> PROVIDED ENTRIES:
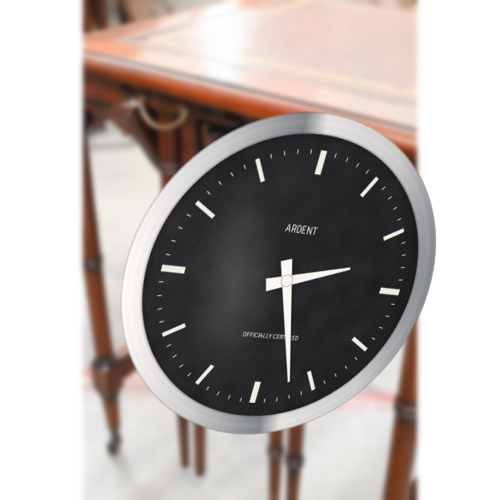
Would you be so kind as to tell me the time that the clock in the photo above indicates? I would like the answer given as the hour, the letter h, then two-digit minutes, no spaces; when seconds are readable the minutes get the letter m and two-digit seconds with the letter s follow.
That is 2h27
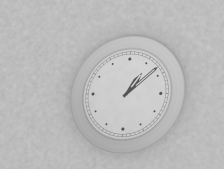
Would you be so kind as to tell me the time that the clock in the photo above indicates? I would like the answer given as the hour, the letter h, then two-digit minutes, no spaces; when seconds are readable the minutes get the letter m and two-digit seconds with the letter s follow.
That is 1h08
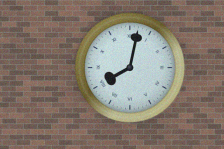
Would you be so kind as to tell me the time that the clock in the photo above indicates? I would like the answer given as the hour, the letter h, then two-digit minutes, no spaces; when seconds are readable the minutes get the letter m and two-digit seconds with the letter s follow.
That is 8h02
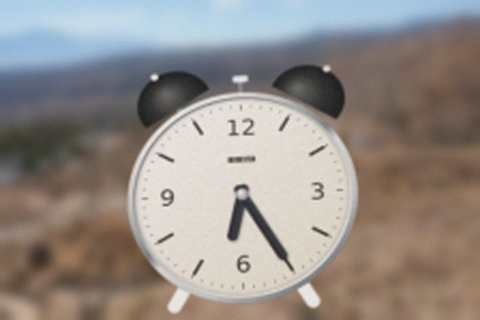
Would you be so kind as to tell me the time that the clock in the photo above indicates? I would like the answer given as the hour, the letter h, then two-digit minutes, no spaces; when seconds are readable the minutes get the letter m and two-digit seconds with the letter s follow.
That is 6h25
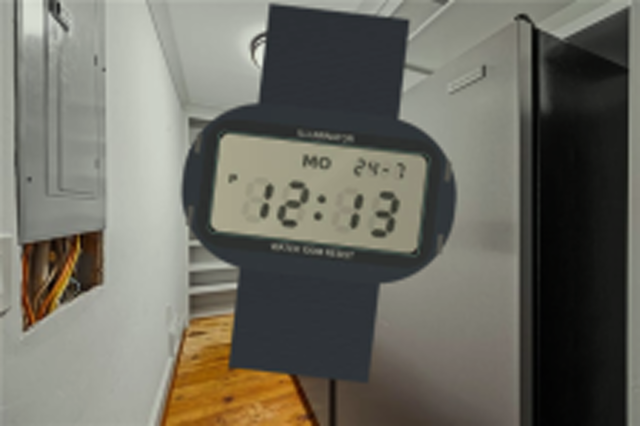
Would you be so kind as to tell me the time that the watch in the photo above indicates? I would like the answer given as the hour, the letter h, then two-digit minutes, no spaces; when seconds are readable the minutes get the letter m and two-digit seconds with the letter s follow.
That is 12h13
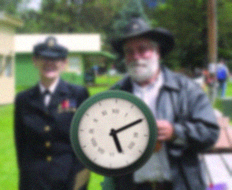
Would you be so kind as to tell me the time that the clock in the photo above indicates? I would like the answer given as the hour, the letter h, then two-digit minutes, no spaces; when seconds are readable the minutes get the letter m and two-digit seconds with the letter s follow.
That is 5h10
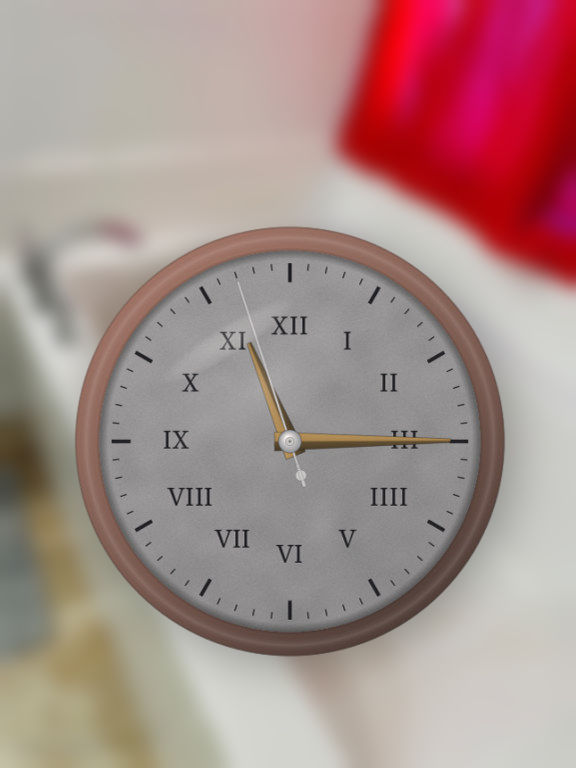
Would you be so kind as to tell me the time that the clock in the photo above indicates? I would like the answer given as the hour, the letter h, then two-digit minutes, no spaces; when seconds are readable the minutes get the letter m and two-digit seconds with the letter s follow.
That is 11h14m57s
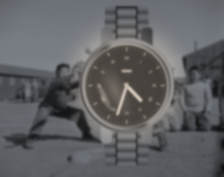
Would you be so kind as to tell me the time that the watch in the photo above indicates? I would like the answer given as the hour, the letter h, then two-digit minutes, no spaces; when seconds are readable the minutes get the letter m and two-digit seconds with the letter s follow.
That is 4h33
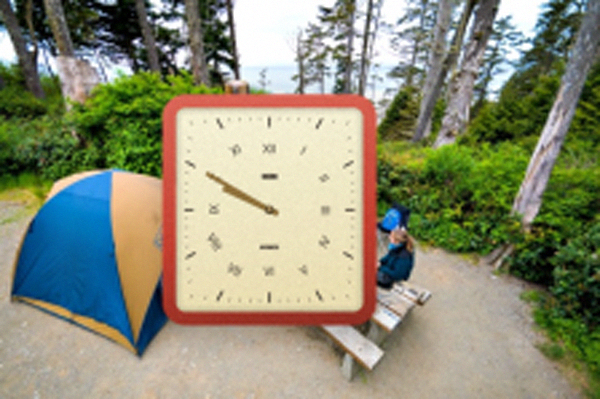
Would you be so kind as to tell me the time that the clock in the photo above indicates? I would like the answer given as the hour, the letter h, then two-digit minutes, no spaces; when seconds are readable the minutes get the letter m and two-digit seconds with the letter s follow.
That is 9h50
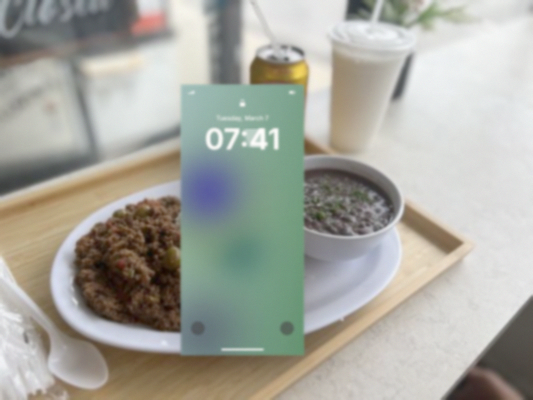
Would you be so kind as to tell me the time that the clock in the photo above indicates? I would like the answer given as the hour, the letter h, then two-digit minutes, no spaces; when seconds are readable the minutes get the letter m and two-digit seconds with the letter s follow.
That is 7h41
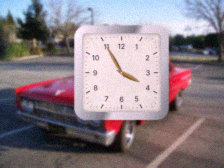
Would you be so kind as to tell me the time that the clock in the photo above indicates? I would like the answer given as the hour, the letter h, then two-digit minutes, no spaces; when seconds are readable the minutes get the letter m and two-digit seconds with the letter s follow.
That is 3h55
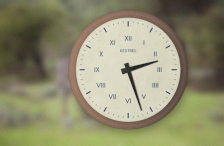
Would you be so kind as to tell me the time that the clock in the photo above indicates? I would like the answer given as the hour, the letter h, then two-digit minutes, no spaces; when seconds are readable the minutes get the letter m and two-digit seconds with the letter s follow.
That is 2h27
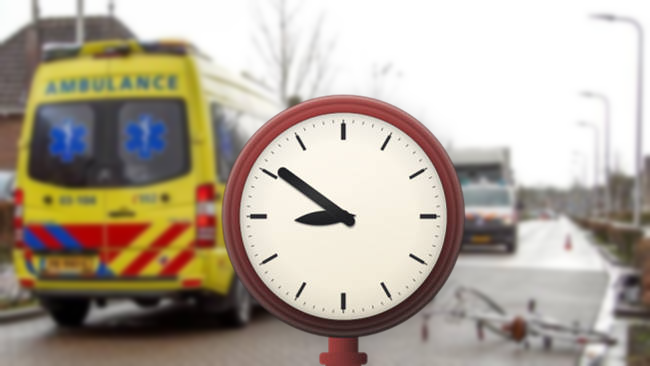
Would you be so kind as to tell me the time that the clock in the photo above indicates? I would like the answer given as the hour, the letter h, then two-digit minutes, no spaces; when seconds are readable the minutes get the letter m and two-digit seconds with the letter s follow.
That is 8h51
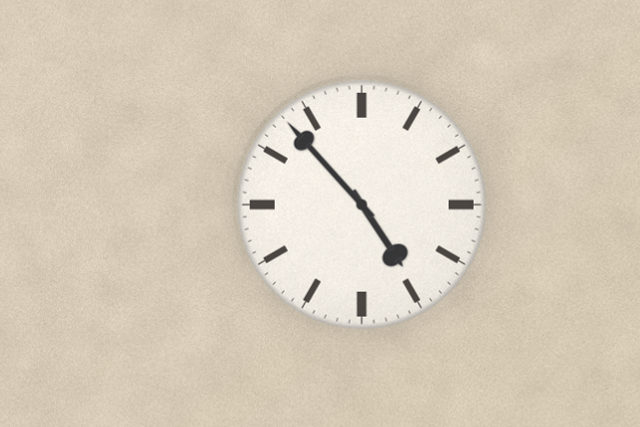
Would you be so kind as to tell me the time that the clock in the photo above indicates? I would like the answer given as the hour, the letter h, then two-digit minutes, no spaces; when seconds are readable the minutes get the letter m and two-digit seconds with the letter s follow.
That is 4h53
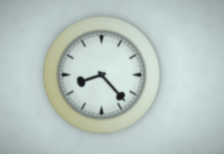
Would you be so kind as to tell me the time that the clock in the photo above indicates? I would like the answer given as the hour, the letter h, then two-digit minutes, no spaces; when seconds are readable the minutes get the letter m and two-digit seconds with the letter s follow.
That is 8h23
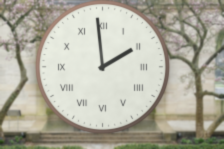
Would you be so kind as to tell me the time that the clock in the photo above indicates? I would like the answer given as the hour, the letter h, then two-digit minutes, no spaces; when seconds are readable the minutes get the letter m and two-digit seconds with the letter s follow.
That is 1h59
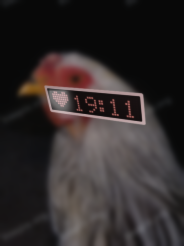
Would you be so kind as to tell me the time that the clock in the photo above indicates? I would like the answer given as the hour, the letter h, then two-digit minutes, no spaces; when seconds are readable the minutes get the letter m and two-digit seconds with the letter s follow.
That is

> WORK INSTRUCTIONS: Rewrite the entries from the beginning through the line containing "That is 6h25", both ends included, swapping "clock" for "timepiece" and changing nothing else. Leave the pictures out.

> ANSWER TO THIS EXERCISE:
Would you be so kind as to tell me the time that the timepiece in the photo above indicates? I would like the answer given as the hour, the letter h, then two-digit minutes, no spaces; when seconds are readable the minutes get the letter m and two-digit seconds with the letter s follow.
That is 2h27
Would you be so kind as to tell me the time that the timepiece in the photo above indicates? I would like the answer given as the hour, the letter h, then two-digit minutes, no spaces; when seconds are readable the minutes get the letter m and two-digit seconds with the letter s follow.
That is 1h08
Would you be so kind as to tell me the time that the timepiece in the photo above indicates? I would like the answer given as the hour, the letter h, then two-digit minutes, no spaces; when seconds are readable the minutes get the letter m and two-digit seconds with the letter s follow.
That is 8h02
Would you be so kind as to tell me the time that the timepiece in the photo above indicates? I would like the answer given as the hour, the letter h, then two-digit minutes, no spaces; when seconds are readable the minutes get the letter m and two-digit seconds with the letter s follow.
That is 6h25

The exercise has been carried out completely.